#### What this task involves:
Please return the records below exactly as they stand.

Stored data entries
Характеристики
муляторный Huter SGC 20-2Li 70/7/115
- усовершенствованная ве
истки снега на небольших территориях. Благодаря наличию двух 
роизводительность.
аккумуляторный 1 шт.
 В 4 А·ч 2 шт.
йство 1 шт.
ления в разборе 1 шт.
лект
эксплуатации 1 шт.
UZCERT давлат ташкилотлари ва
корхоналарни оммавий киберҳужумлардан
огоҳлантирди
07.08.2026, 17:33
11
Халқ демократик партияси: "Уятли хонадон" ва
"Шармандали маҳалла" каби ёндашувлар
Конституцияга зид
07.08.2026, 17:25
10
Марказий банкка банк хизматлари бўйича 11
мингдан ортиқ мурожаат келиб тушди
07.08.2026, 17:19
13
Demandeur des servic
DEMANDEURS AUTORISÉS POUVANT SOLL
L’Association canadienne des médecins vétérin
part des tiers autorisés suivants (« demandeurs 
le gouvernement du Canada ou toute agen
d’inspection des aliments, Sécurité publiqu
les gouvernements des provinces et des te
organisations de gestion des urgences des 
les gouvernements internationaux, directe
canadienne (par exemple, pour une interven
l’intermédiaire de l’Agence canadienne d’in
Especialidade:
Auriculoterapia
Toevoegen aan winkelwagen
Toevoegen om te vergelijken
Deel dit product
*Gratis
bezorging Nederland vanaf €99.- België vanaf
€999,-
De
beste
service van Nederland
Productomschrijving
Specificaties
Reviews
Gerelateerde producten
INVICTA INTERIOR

#### Reply to the exercise:
Характеристики
муляторный Huter SGC 20-2Li 70/7/115
- усовершенствованная ве
истки снега на небольших территориях. Благодаря наличию двух 
роизводительность.
аккумуляторный 1 шт.
 В 4 А·ч 2 шт.
йство 1 шт.
ления в разборе 1 шт.
лект
эксплуатации 1 шт.
UZCERT давлат ташкилотлари ва
корхоналарни оммавий киберҳужумлардан
огоҳлантирди
07.08.2026, 17:33
11
Халқ демократик партияси: "Уятли хонадон" ва
"Шармандали маҳалла" каби ёндашувлар
Конституцияга зид
07.08.2026, 17:25
10
Марказий банкка банк хизматлари бўйича 11
мингдан ортиқ мурожаат келиб тушди
07.08.2026, 17:19
13
Demandeur des servic
DEMANDEURS AUTORISÉS POUVANT SOLL
L’Association canadienne des médecins vétérin
part des tiers autorisés suivants (« demandeurs 
le gouvernement du Canada ou toute agen
d’inspection des aliments, Sécurité publiqu
les gouvernements des provinces et des te
organisations de gestion des urgences des 
les gouvernements internationaux, directe
canadienne (par exemple, pour une interven
l’intermédiaire de l’Agence canadienne d’in
Especialidade:
Auriculoterapia
Toevoegen aan winkelwagen
Toevoegen om te vergelijken
Deel dit product
*Gratis
bezorging Nederland vanaf €99.- België vanaf
€999,-
De
beste
service van Nederland
Productomschrijving
Specificaties
Reviews
Gerelateerde producten
INVICTA INTERIOR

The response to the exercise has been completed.